Shareholders' Nomination Board
On September 26, 2017, the EGM resolved to establish a Shareholders' Nomination Board consisting of shareholders of the Company, or persons appointed by such shareholders, for annually preparing proposals concerning the election and the remuneration of the members of the Board of Directors to the Annual General Meeting. The decision to establish the Shareholders' Nomination Board and to adopt its Charter were made subject to the completion of the Listing.

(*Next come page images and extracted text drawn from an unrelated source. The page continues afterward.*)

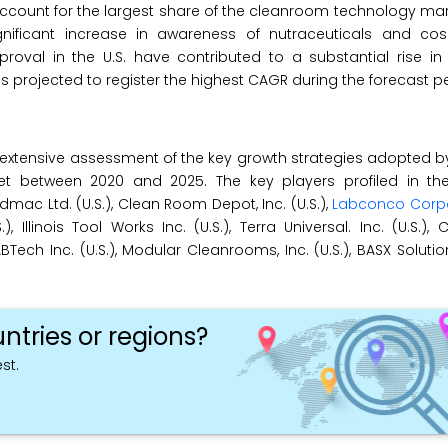
 account for the largest share of the cleanroom technology mark
ificant increase in awareness of nutraceuticals and cos
proval in the U.S. have contributed to a substantial rise i
s projected to register the highest CAGR during the forecast pe
extensive assessment of the key growth strategies adopted b
et between 2020 and 2025. The key players profiled in t
mac Ltd. (U.S.), Clean Room Depot, Inc. (U.S.),
Labconco Corpo
.), Illinois Tool Works Inc. (U.S.), Terra Universal. Inc. (U.S.
ABTech Inc. (U.S.), Modular Cleanrooms, Inc. (U.S.), BASX Solutio
ntries or regions?
st.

According to the Charter of the Shareholders' Nomination Board adopted conditionally, the Shareholders' Nomination Board comprises the Chairman of the Board of Directors of the Company and representatives of the four largest shareholders of the Company. However, in case the fifth largest shareholder has a holding that exceeds 10 percent of all the shares and votes in the Company, the five largest shareholders will be represented at the Shareholders' Nomination Board. The four largest shareholders (or, in case the fifth largest shareholder would have a holding that exceeds 10 percent of all the shares and votes in the Company, the five largest shareholders), as determined on the basis of the shareholder register of the Company maintained by Euroclear Finland on the first banking day of the September preceding the Annual General Meeting, shall each have a right to nominate a representative to the Shareholders' Nomination Board.. If two or more shareholders has the same number of shares and cannot all have the right to nominate one of the members of the Shareholders' Nomination Board, the right to nominate shall be determined by the drawing of lots among such shareholders. If a shareholder, who would have the obligation to notify the Company of certain changes in shareholding under the Securities Markets Act (flagging obligation), presents a written request directed to the Board of Directors by the end of August, the holdings of a corporation or a foundation controlled by the shareholder or the shareholder's holdings in several funds or registers will be combined when calculating the nomination right. A holder of nominee-registered shares will be taken into account when determining the composition of the Shareholders' Nomination Board if the holder of nominee-registered shares presents a request concerning the issue directed to the Board of Directors of the Company by the end of the August preceding the Annual General Meeting.
The Chairman of the Board of Directors convenes the first meeting of the Shareholders' Nomination Board and the Shareholders' Nomination Board elects a Chairman amongst its members.